Cauliflower looks like broccoli's undead cousin.  It's the zombie of vegetables. I've never cooked it before.  I have only one memory from eating in a high chair, and that is eating boiled cauliflower and then projectile vomiting all over the tray and nearby kitchen table.  We're talking The Exorcist here.  I don't remember how it tasted other than I thought it was vile.  Maybe I had a stomach bug that day?  Who knows.  But my little mind firmly associated cauliflower with barfing.  Regardless, after that, I considered it to be made of pure evil and refused to eat it. Over the years, I would take a bite of someone's cauliflower gratin and find it similarly nasty. 

In the last few years, I started eating at nicer restaurants with chef's tasting menus.  I was eventually confronted with cauliflower soup, when obviously I would never choose to order it from a regular menu.  As someone who prides herself in eating pretty much anything, I was too embarrassed to tell the server that I didn't want to try something as innocuous as cauliflower.  So, I ate it, and was shocked to discover that it wasn't as repulsive as I remembered.  But, it had been presented in a different way instead of boiled into mushy flavorlessness (and then boiled some more for good measure).  I actually kind of liked it, but I didn't think about trying to cook it myself at that time.
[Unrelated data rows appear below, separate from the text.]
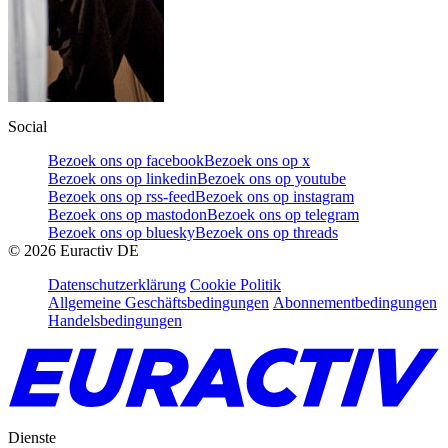
Social
Bezoek ons op facebook
Bezoek ons op x
Bezoek ons op linkedin
Bezoek ons op youtube
Bezoek ons op rss-feed
Bezoek ons op instagram
Bezoek ons op mastodon
Bezoek ons op telegram
Bezoek ons op bluesky
Bezoek ons op threads
©
2026
Euractiv DE
Datenschutzerklärung
Cookie Politik
Allgemeine Geschäftsbedingungen
Abonnementbedingungen
Handelsbedingungen
Dienste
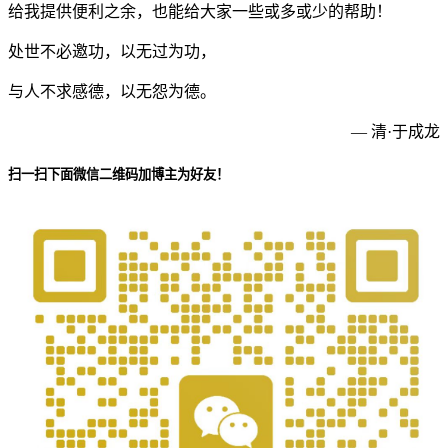
给我提供便利之余，也能给大家一些或多或少的帮助！
处世不必邀功，以无过为功，
与人不求感德，以无怨为德。
— 清·于成龙
扫一扫下面微信二维码加博主为好友！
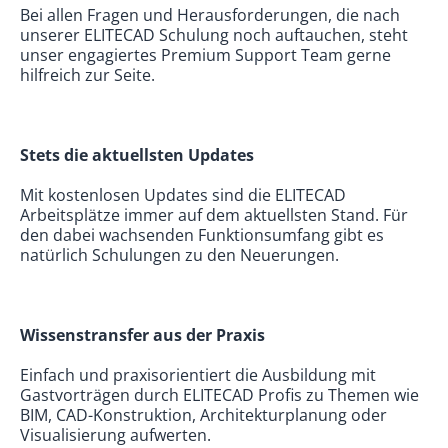
Bei allen Fragen und Herausforderungen, die nach
unserer ELITECAD Schulung noch auftauchen, steht
unser engagiertes Premium Support Team gerne
hilfreich zur Seite.
Stets die aktuellsten Updates
Mit kostenlosen Updates sind die ELITECAD
Arbeitsplätze immer auf dem aktuellsten Stand. Für
den dabei wachsenden Funktionsumfang gibt es
natürlich Schulungen zu den Neuerungen.
Wissenstransfer aus der Praxis
Einfach und praxisorientiert die Ausbildung mit
Gastvorträgen durch ELITECAD Profis zu Themen wie
BIM, CAD-Konstruktion, Architekturplanung oder
Visualisierung aufwerten.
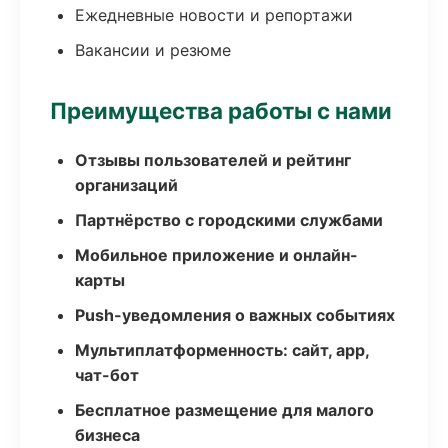
Ежедневные новости и репортажи
Вакансии и резюме
Преимущества работы с нами
Отзывы пользователей и рейтинг
организаций
Партнёрство с городскими службами
Мобильное приложение и онлайн-
карты
Push-уведомления о важных событиях
Мультиплатформенность: сайт, app,
чат-бот
Бесплатное размещение для малого
бизнеса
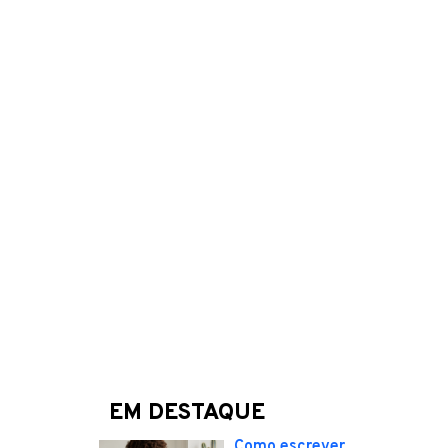
EM DESTAQUE
Como escrever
Last week, Dave and I spent a week on St. Barth, which is a French island.  Being French, all the restaurants there are appropriately foodgasmic.  One night, while we were having a glass of champagne in a restaurant's bar, we were served a plate of raw veggies with a mildly spicy dipping sauce.  Among them, the craptacular crucifer.  But, I decided to give it a try since Dave was eating it and not dying.  The weirdest thing happened.   I liked it!

So, I decided to try and cook some at home, for the first time ever.  I picked a recipe that involved onions and some heavy seasoning.  Here is the result:

Monday, May 2, 2011

Chicken, Vermicelli, and Lemon Soup

I'm back!  I was away on vacation last week and did absolutely no cooking whatsoever.  :)  This meal is from right before I left for my trip.  After a week in St. Barth, my cooking focus will shift to healthy meals for a few days since I need to make up for all of my gluttony.

This is a Turkish chicken, vermicelli, and lemon soup.  It reminds me a little bit of avgolemono since it has a similar egg and lemon flavor.  So many of my soup recipes admonish me to make my own stock, but I don't have time.  I use Kitchen Basics low sodium chicken stock and it works fine to make this quick dish.  This soup is very hearty because of the egg and noodles, and I sometimes prefer the vermicelli to the rice in avgolemono. Another thing that makes this soup interesting is that it uses grated red onion as part of the base, which I think gives it a complexity that avgolemono doesn't have.